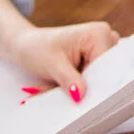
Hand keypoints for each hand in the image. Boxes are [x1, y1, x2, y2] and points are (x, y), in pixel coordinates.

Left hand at [5, 20, 119, 102]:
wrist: (26, 47)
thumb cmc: (36, 49)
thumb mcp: (52, 66)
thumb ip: (69, 79)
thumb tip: (81, 96)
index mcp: (98, 33)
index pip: (106, 67)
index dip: (96, 85)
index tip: (81, 99)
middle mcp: (105, 37)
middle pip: (106, 72)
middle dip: (89, 85)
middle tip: (71, 96)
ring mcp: (102, 47)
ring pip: (102, 76)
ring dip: (85, 85)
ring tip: (65, 84)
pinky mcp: (97, 56)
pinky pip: (96, 76)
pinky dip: (83, 84)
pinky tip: (69, 84)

▶ [About this task]: Copy the lines of the entries above that mention "thumb".

▶ [Task answer]:
thumb cmc: (36, 49)
thumb mcp: (52, 66)
thumb ip: (69, 79)
thumb tip: (81, 96)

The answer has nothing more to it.